The Public Is Expected to Stay Away from Foreign Policy
The involvement of the people in the State's geopolitical plans is kept to a minimum.
People are generally quite ignorant about foreign policy because they have not bothered to educate themselves, whether formally or informally, in international relations, in diplomacy and in history. This is not a criticism, it is simply an observation. And it is not surprising because people generally do not see the connection between the State’s foreign policy and their own lives.
There is no incentive for people, busy living their lives, to study these subjects, unless the consequences of foreign policy start to impact their daily lives. But in the West, this has not been the case since 1945.
Further, since the public is often successfully hoodwinked into accepting the State’s foreign policy agenda, there is therefore usually little pressure on the government to communicate and explain much of it to the public.
For example, the military conflicts initiated by the Western nation-states in the last decades generated very little debate among the public or disclosure from governments, despite their reputation as open societies. Information, often scanty at that, often came after the fact, and this seemed acceptable to most people. Examples of this are NATO's attack on Libya, and France's incursions into Mali and Central African Republic.

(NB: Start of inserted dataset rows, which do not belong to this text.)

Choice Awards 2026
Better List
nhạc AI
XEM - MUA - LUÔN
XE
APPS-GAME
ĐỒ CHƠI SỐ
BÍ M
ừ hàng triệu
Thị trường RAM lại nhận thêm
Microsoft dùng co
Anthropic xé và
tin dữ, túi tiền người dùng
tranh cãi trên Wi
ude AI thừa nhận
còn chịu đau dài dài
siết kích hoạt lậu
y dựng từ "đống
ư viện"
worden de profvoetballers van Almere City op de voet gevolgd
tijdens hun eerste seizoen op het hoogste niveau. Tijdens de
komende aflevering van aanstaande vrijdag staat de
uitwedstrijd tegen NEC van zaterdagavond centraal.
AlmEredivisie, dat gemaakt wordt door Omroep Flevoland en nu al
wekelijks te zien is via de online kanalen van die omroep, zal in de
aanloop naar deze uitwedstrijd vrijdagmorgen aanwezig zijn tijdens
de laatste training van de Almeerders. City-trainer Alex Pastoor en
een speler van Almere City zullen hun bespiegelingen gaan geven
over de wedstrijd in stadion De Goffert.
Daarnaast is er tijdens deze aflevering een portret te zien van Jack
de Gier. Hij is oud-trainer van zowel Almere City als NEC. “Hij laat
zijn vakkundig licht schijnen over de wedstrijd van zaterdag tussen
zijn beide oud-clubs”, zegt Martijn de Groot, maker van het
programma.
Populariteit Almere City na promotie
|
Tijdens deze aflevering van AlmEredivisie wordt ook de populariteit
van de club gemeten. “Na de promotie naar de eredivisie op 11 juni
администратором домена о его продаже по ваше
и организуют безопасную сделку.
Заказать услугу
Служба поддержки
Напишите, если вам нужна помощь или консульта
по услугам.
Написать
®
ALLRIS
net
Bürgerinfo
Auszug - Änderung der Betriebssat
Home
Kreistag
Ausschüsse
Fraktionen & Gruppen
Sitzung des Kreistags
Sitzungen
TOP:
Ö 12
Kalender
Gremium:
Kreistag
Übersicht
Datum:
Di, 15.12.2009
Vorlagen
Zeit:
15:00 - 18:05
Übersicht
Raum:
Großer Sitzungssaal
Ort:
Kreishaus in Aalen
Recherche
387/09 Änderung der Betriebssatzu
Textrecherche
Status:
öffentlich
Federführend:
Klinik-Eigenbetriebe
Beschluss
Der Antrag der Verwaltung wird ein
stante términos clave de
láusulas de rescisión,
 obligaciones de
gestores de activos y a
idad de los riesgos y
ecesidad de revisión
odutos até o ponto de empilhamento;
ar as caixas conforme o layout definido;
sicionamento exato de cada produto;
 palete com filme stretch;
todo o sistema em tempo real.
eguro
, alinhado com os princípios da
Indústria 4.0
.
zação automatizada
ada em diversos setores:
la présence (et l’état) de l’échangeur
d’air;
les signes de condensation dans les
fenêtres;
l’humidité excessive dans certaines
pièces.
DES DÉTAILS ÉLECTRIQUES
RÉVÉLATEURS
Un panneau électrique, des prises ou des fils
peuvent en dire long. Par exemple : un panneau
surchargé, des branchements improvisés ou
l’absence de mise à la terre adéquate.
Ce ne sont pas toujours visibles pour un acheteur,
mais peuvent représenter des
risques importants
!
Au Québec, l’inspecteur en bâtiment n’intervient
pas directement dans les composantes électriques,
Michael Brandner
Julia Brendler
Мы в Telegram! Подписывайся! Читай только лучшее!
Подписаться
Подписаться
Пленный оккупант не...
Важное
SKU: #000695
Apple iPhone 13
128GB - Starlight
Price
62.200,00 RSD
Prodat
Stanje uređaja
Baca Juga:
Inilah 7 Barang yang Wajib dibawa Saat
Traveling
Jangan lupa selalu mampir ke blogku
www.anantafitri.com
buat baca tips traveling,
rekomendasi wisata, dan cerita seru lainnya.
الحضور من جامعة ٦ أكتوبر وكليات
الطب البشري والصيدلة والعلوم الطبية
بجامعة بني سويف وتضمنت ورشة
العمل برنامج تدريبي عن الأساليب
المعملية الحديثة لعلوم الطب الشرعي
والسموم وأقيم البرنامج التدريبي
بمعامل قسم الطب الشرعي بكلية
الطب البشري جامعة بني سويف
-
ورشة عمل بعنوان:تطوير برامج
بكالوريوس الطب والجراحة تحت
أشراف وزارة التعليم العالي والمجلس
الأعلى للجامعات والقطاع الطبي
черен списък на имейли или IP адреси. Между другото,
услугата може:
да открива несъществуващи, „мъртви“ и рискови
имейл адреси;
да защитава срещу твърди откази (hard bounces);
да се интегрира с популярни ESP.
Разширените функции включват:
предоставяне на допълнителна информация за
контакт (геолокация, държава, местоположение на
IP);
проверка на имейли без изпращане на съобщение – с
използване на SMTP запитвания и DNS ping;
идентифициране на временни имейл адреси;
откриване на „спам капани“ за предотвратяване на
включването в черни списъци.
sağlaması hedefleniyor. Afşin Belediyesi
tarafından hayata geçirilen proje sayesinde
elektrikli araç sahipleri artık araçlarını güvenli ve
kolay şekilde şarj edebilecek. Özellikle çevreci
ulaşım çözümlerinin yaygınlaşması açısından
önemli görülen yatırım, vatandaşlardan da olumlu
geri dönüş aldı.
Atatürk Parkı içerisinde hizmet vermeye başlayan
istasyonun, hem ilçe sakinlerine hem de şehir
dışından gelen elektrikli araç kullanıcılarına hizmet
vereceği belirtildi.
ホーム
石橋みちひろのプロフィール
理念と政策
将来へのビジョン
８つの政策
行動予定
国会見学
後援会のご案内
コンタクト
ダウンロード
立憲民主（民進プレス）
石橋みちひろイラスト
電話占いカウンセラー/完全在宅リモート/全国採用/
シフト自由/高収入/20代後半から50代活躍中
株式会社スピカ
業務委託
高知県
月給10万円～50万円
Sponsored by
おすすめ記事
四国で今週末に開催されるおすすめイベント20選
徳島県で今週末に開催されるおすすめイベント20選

Indeed, geopolitical discussions are almost always held by politicians and officials behind closed doors, keeping the involvement and consent of the people to a strict minimum. When it is impossible to be completely silent about the realisation of geopolitical interests, the docile mainstream media can be relied up to manage the information flow in the interest of the State.
This is precisely the case with the current on-going conflict in Ukraine, which should be more accurately described as a NATO proxy-war against Russia, fought through the courageous but gullible Ukrainian people.
The role of the mainstream media is also important in making sure the “right” geopolitical language is maintained in the public discourse. It is generally difficult to find any serious and objective geopolitical analyses in the mainstream media. Such analyses are available, but mostly by independent experts and on alternative media websites such as The Grayzone, Consortium News, Globalresearch.ca, Strategic Culture Foundation, The Duran, and others.
Of course, the emergence of the Internet has weakened the effect of main stream media control of the public. This is the reason the internet is perceived by the political and military establishment as a growing threat. When John Kerry was Secretary of State, he once made the admission that "this little thing called the Internet ... makes it much harder to govern." This is why many attempts to monitor and control it, technically and legally, are being undertaken by governments in a number of countries, as recent disclosures have shown, like the ones from Edward Snowden, Glenn Greenwald, Matt Taibbi, and Wikileaks.
Before the existence of the Internet, the only way for the layman to really learn about the geopolitical interests of his nation-state and what his government was doing to (try to) realise them, was to read specialised foreign policy papers that most people hardly knew existed (and if they did, they did not have easy access to them).
To the state’s annoyance, sometimes it is impossible to keep the public in a fog. Sometimes the people anyway opposes the realisation by the State of certain geopolitical interests. For instance, during the Vietnam war and before the Iraq War in 2003, public opposition in the USA to the official foreign policy of Washington DC became very strong, but in the former this only started many years after the beginning US involvement, and in the latter it didn’t prevent the attack from taking place.
Indeed, when opposition become strong and united across the political spectrum and across population strata as happened in those two cases, the State then usually tries to realise its objective anyway, by simply ignoring public opinion and relying on clever and misleading communication.
This has often worked reasonably well, not least since public opposition and public attention are usually only temporary; in the long term, it is often possible for the government to count on a high level of indifference among the people on question of geopolitics and foreign policy. Again, this public indifference is not particularly surprising, since geopolitical interests are not shared by the people.